Aku hanya terdiam̶tak dapat berkata-kata. Aku mengacak-acak rambutku yang masih sedikit basah dan menggeram. Aku benar-benar tidak menyangka akan mengalami hal seperti ini lagi.

"Siapa?"

"Gadis pemilik toko bunga Yamanaka."

BRAK

Aku memukul meja dengan cukup keras. Kakakku yang datang sambil membawa dua buah piring nasi kare heran melihat sikapku. Ia meletakkan kedua piring itu di atas meja dan mengambil tempat duduk di sebelahku. Ia pun bertanya, "Ada apa, Kiba? Sepertinya serius sekali."

Aku mendecak̶mengabaikan pertanyaan kakakku. Hana pun kemudian menoleh kea rah Shino dengan tatapan bingung. Shino menghela nafas pelan, aku yakin ia tidak mau menceritakan hal ini pada kakakku.

"Kiba dituduh mencuri. Lagi." Ujar Shino singkat. Tentu saja hal itu membuat Hana kaget. Ia diam seribu bahasa. Ekspresinya menunjukkan ketidak-percayaan. Hana pun akhirnya bersuara, "Apakah… yang menuduh Kiba adalah orang yang sama seperti waktu itu?"

Shino mengangguk. Kakakku mulai geram. Ia bangkit dari duduknya dan melepas celemek yang ia kenakan. Hana sudah tidak bisa menahan amarahnya lagi, "Cukup. Aku memaafkannya dan menganggapnya sebaga salah paham pada waktu itu. Tapi kali ini, tidak ada maaf untuk gadis itu."

Hana pun berlari ke luar rumah. Sepertinya ia akan menghampiri kediaman Yamanaka. Padahal matahari sudah tenggelam dan digantikan oleh sang bulan dengan pasukan-pasukan bintangnya. Namun sepertinya Hana tidak peduli.

Aku yang masih berusaha menahan amarahku berkata pada Shino, "Hei, sepertinya ada lagi yang ingin kau beritahukan padaku."

Shino mengangguk.

-SW-

Bajingan.

Itulah kata yang terlintas di benakku saat mendengar cerita Shino. Ia bilang bahwa beberapa minggu yang lalu, Yamanaka Ino berkata pada Izumo-sensei bahwa aku melakukan kekerasan pada Konohamaru, cucu Hokage ketiga.

Shino mendengar berita itu dari Nara Shikamaru yang kala itu sedang bersama Izumo-sensei. Tadinya Izumo-sensei hendak menyeretku bertemu Hokage kelima. Namun Shikamaru berjuang mati-matian untuk meyakinkan Izumo-sensei bahwa aku tidak mungkin melakukan hal itu.

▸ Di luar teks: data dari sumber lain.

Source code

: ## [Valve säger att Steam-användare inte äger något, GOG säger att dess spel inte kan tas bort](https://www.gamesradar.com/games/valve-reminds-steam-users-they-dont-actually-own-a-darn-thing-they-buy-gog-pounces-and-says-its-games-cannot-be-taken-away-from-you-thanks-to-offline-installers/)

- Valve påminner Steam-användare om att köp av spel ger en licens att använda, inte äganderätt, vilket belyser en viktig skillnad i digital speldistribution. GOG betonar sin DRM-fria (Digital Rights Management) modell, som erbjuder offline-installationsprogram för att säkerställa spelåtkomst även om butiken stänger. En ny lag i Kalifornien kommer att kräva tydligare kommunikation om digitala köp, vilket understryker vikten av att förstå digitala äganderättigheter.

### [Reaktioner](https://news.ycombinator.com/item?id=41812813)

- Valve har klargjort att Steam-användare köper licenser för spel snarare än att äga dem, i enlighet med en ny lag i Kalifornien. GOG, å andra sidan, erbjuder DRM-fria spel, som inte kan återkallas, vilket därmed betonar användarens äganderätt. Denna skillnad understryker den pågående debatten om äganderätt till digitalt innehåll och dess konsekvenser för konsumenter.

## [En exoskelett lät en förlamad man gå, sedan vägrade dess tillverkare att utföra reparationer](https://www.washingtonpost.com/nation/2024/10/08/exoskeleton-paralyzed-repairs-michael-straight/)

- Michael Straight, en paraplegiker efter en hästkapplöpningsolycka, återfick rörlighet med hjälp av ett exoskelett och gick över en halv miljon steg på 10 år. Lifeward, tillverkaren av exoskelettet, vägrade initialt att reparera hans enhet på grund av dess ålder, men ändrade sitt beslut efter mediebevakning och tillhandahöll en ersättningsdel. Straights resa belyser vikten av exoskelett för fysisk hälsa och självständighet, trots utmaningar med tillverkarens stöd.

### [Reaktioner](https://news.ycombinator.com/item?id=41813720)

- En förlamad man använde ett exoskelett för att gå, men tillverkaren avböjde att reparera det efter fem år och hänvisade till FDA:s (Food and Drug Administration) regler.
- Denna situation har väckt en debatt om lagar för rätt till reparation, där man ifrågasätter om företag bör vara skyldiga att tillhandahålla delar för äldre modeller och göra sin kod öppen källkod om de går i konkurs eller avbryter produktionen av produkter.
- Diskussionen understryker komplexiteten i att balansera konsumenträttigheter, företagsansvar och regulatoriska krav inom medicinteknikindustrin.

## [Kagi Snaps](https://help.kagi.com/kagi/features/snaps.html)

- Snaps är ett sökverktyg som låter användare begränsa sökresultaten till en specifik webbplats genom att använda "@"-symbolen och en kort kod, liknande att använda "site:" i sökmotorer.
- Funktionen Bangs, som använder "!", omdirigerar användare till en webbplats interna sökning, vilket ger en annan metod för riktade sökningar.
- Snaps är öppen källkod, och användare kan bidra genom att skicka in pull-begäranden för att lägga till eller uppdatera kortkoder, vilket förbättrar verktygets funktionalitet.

Dan sekitar empat hari yang lalu, seseorang memberitahu Shino bahwa aku hampir melakukan pelecehan seksual pada Hyuuga Hinata. Tentu saja hal itu membuat Shino kesal. Aku dan Shino sudah bersahabat sejak kami masih kecil. Ia pun memberitahu Shikamaru, Akimichi Chouji, dan Uzumaki Naruto yang merupakan teman-teman dekatku. Mereka pergi menemui Hokage kelima dan membelaku. Mereka tahu aku tidak mungkin melakukan hal itu.

"Gadis itu sakit," aku melontarkan komentar singkat ketika Shino menyelesaikan ceritanya.

"Aku bertanya pada Shizune-sensei apakah ada kelainan pada diri Yamanaka Ino. Namun beliau mengatakan bahwa tidak ada yang salah dengan diri gadis itu."

"Mustahil! Babi gendut itu pasti sakit jiwa!" bentakku. Amarahku sudah tak dapat kutahan. Aku segera bangkit dan berlari ke kamarku untuk mengambil jaket. Akamaru melihatku dan mengikutiku. Setelah mengambil jaket, aku kembali ke ruang makan dan menemui Shino.

"Shino, aku akan menemui babi itu."

-SW-

Aku berlari menuju toko bunga milik klan Yamanaka, disusul oleh Shino dan Akamaru. Tak kusangka, toko itu ternyata gelap gulita. Tak ada tanda-tanda kehidupan yang terlihat. Udaranya pun terasa berat.

"Toko bunga macam apa ini?" aku mengerutkan keningku. Shino kemudian berjalan perlahan menuju pintu masuk toko tersebut. Aku dan Akamaru mengikuti di belakangnya.

Toko itu cukup rapi. Namun bunga-bunga yang dipajang di dalamnya terlihat tak terawat. Lantainya penuh dengan daun-daun serta kelopak bunga yang gugur. Satu-satunya penerangan yang ada di sana hanyalah cahaya bulan yang menerobos jendela-jendela kotak berbingkai kayu maple.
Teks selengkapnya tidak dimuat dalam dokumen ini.